Aim of the exercise: Where the line containing "naturlig ut" appears, end your copy; everything from the first line of the records below up to and including it must be reproduced exactly.

Working data:

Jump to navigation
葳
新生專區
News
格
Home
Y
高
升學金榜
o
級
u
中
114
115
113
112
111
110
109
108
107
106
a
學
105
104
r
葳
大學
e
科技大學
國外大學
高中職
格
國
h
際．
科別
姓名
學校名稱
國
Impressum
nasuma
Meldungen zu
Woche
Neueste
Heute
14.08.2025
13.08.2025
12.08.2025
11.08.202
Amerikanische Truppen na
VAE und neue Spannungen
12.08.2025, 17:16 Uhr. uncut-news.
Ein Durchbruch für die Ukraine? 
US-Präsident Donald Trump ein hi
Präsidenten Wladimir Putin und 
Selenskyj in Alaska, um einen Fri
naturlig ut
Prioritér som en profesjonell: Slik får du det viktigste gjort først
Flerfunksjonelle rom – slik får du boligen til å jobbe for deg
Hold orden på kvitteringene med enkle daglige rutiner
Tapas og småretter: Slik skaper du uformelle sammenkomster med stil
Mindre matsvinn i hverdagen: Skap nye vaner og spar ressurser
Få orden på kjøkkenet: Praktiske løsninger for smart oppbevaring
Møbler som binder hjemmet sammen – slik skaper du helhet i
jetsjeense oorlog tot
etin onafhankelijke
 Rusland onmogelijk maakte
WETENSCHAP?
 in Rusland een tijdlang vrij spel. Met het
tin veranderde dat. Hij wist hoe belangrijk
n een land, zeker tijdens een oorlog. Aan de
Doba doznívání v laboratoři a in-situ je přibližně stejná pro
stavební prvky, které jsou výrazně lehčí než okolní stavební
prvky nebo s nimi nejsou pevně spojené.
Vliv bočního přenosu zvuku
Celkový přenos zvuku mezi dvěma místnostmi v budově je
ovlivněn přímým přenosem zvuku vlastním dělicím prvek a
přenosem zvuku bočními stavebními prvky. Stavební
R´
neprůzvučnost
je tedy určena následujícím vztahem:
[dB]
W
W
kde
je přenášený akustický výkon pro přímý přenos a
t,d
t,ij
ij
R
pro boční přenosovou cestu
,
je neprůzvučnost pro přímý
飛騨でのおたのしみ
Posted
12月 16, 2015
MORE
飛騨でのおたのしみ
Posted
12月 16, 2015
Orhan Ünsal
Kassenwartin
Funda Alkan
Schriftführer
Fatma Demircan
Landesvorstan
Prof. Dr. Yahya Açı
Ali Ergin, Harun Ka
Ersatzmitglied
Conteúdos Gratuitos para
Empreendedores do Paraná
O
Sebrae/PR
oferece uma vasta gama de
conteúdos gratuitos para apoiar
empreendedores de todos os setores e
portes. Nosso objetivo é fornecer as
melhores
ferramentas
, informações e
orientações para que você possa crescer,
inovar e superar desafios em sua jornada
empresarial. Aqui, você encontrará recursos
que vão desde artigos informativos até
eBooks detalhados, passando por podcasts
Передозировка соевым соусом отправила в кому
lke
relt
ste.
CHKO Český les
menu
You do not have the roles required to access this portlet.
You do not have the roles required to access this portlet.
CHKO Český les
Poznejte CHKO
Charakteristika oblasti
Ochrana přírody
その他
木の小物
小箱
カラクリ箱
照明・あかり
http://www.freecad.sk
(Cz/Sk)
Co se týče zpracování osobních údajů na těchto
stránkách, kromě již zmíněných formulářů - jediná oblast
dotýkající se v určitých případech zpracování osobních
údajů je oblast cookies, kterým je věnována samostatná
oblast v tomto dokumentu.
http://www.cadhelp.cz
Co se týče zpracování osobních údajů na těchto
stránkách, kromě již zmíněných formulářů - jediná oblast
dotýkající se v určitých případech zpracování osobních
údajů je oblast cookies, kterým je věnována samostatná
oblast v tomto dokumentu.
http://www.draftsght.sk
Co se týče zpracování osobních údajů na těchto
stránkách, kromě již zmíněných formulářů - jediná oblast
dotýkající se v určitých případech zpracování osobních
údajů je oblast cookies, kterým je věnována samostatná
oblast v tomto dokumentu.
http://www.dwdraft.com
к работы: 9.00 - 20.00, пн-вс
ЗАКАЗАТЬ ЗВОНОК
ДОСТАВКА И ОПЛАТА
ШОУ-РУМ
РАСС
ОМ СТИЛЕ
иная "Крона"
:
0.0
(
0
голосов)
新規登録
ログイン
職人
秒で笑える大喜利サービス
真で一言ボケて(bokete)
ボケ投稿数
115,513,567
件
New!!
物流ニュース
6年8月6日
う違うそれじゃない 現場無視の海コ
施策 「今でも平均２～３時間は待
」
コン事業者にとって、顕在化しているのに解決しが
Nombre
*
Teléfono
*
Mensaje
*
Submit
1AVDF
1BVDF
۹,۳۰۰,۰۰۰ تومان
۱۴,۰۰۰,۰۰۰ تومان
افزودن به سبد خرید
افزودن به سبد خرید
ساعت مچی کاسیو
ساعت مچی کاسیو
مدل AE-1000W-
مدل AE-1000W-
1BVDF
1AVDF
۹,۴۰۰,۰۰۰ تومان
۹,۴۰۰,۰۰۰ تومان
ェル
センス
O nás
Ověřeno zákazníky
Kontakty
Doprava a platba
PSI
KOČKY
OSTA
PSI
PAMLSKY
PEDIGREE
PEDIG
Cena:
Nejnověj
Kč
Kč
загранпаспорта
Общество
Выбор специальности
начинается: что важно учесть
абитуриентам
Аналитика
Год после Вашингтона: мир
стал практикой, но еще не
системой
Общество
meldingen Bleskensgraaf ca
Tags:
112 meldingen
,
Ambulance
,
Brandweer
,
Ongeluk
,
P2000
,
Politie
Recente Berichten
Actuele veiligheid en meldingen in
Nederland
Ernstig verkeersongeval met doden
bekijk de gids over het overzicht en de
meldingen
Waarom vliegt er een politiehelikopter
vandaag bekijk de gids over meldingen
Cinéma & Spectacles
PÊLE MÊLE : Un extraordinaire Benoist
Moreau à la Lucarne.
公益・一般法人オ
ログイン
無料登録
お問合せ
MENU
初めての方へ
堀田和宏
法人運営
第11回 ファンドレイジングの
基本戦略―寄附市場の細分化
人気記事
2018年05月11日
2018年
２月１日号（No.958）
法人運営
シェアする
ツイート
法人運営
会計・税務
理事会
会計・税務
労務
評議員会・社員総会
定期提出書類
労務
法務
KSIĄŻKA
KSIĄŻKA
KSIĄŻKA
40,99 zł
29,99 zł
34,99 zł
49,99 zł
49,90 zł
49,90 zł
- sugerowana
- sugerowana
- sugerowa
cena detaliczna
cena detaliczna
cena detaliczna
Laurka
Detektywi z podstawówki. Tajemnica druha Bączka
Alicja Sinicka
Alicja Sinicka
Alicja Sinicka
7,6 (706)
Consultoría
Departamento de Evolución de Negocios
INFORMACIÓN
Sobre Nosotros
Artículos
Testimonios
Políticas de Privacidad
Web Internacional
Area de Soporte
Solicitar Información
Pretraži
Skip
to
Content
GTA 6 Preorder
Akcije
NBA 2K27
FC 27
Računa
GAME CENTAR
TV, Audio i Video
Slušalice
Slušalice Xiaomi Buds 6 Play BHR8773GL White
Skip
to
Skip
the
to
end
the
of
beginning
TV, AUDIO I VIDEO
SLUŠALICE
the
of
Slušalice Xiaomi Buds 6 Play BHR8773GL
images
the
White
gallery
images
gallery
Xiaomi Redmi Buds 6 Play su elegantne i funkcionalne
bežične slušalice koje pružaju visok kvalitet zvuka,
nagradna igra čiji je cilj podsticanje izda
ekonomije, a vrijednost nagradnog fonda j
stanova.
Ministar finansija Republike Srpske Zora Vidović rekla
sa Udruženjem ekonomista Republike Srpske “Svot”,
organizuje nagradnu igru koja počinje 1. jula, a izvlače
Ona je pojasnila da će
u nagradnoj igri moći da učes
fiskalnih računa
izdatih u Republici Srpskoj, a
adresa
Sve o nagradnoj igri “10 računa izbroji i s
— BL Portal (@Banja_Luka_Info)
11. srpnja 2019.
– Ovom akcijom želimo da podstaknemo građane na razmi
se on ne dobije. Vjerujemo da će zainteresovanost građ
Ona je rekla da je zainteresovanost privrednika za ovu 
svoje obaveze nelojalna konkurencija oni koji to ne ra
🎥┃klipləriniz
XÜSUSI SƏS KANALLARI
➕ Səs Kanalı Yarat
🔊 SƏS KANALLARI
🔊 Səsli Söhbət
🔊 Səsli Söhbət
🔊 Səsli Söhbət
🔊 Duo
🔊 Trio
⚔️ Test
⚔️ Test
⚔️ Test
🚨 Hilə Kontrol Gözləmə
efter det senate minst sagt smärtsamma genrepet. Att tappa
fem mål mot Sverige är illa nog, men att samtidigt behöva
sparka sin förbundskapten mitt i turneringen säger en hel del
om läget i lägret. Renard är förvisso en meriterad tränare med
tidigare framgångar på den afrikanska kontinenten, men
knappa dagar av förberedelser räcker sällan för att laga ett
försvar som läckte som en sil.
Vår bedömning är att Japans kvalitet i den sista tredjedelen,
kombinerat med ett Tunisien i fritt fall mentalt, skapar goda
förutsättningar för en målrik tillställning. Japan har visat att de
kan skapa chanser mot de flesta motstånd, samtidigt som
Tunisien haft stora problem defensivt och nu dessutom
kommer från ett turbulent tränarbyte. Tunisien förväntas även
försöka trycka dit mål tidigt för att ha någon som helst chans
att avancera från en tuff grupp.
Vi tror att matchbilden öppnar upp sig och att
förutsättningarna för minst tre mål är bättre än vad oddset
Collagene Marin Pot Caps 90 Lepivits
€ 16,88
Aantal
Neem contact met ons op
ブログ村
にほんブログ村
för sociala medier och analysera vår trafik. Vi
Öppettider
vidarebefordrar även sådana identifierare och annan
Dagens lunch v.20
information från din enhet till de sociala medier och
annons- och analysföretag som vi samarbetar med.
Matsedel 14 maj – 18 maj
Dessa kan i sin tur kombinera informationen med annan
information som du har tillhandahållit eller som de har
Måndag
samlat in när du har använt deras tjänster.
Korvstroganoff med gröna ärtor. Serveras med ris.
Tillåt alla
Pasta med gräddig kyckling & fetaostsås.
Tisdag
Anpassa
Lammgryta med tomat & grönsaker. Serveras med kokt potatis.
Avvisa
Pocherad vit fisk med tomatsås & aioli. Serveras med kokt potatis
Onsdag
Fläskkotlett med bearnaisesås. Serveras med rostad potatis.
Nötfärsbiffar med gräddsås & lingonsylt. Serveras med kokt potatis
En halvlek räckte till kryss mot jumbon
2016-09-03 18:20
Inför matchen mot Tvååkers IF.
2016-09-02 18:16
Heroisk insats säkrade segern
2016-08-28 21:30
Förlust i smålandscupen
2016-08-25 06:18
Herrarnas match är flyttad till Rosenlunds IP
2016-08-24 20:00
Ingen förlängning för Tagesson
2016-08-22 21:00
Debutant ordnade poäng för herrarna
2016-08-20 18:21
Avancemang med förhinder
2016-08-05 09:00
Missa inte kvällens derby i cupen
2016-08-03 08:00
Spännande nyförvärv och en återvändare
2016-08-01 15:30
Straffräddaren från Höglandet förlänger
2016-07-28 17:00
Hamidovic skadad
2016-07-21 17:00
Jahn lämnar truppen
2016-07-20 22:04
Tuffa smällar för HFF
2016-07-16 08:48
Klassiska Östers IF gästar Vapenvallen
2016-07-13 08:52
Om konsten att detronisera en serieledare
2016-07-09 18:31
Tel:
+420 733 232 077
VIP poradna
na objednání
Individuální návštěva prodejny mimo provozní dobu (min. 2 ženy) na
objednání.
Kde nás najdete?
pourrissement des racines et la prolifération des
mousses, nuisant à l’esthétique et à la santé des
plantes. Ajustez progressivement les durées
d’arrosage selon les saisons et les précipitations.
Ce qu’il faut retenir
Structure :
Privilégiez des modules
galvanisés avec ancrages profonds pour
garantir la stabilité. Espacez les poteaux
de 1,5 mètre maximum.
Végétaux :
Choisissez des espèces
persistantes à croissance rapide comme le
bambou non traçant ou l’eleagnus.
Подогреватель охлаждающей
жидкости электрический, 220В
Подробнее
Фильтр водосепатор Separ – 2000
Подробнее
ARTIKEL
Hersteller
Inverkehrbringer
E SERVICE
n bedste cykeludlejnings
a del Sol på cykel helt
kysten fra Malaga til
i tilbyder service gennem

Solution to this task:
Jump to navigation
葳
新生專區
News
格
Home
Y
高
升學金榜
o
級
u
中
114
115
113
112
111
110
109
108
107
106
a
學
105
104
r
葳
大學
e
科技大學
國外大學
高中職
格
國
h
際．
科別
姓名
學校名稱
國
Impressum
nasuma
Meldungen zu
Woche
Neueste
Heute
14.08.2025
13.08.2025
12.08.2025
11.08.202
Amerikanische Truppen na
VAE und neue Spannungen
12.08.2025, 17:16 Uhr. uncut-news.
Ein Durchbruch für die Ukraine? 
US-Präsident Donald Trump ein hi
Präsidenten Wladimir Putin und 
Selenskyj in Alaska, um einen Fri
naturlig ut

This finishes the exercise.